According to the Las Vegas Review-Journal, Mandalay Bay, the MGM Grand and the Tropicana remained on lockdown overnight. Guests were told to stay in their rooms, and the hotels were not letting people into the building. Roads throughout the area, including I-15 and Las Vegas Boulevard, were shut down, and the Metropolitan Police Department asked people to avoid the south Strip.
By 11:00 a.m. EST on Monday, guests at all MGM Resorts were allowed to return to their rooms.
Security personnel have lifted all restrictions on access to Mandalay Bay and other MGM Resorts. Guests may return to their rooms.— Mandalay Bay Resort (@MandalayBay) October 2, 2017
On Monday morning, two smashed windows could be seen in the Mandalay Bay facade, indicating where the gunman's room was.
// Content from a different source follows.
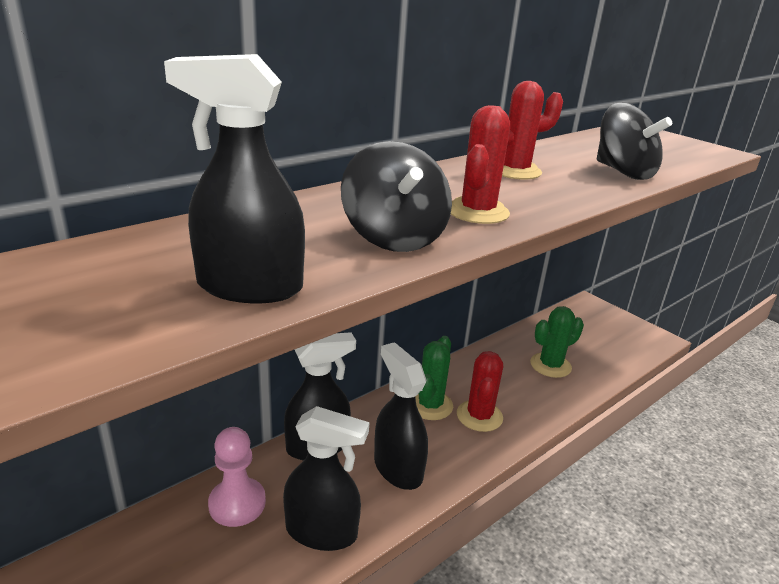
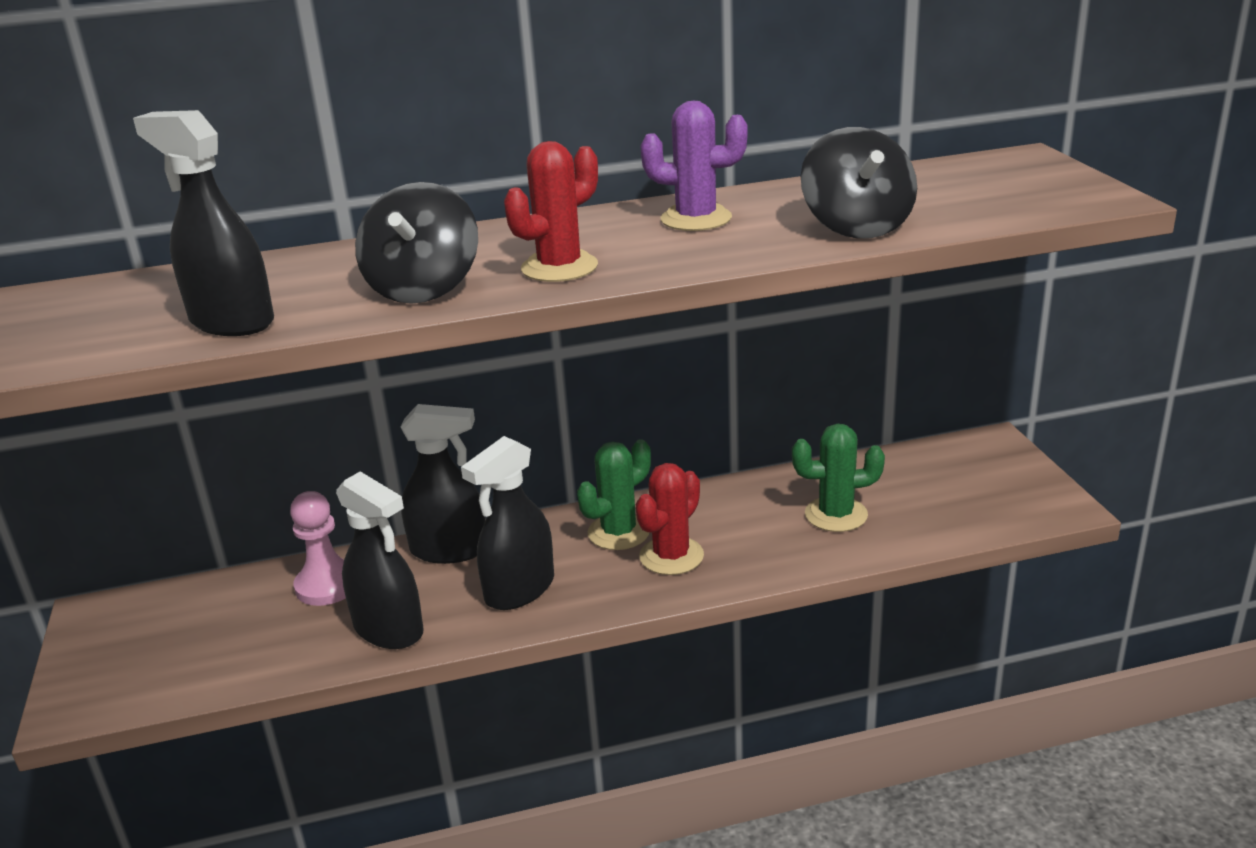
camera: 30 degrees right, 0 degrees up
black spray bottle [374,342,428,490] -> black spray bottle turned 135 degrees counterclockwise [461,436,554,610]
red cactus [498,81,563,180] -> purple cactus [641,100,748,231]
But as survivors returned to their rooms and began figuring out the next steps, police were filmed racing to the parking lot of the adjacent Luxor resort amid rumors on Twitter of more shots being fired on the Strip.
The LVMPD did not make any further statements about the rumors or the police presence, and did not confirm if there had been a secondary attack.
In the meanwhile, MGM was providing counselors to support guests and employees who were affected by the violence.
Following the tragic events in Las Vegas last night crisis counselors are available for any guest or employee who needs to speak w/ someone. pic.twitter.com/DNa8l4XBDf— Luxor Hotel & Casino (@LuxorLV) October 2, 2017
According to Reuters, shares of U.S. casino operators fell in morning trading on Wall Street, with MGM Resorts International, which owns the Mandalay Bay, down 3.5 percent. Melco Resorts & Entertainment Ltd, Wynn Resorts Ltd and Las Vegas Sands Corp were little changed.
This story is a work in progress. More details to come.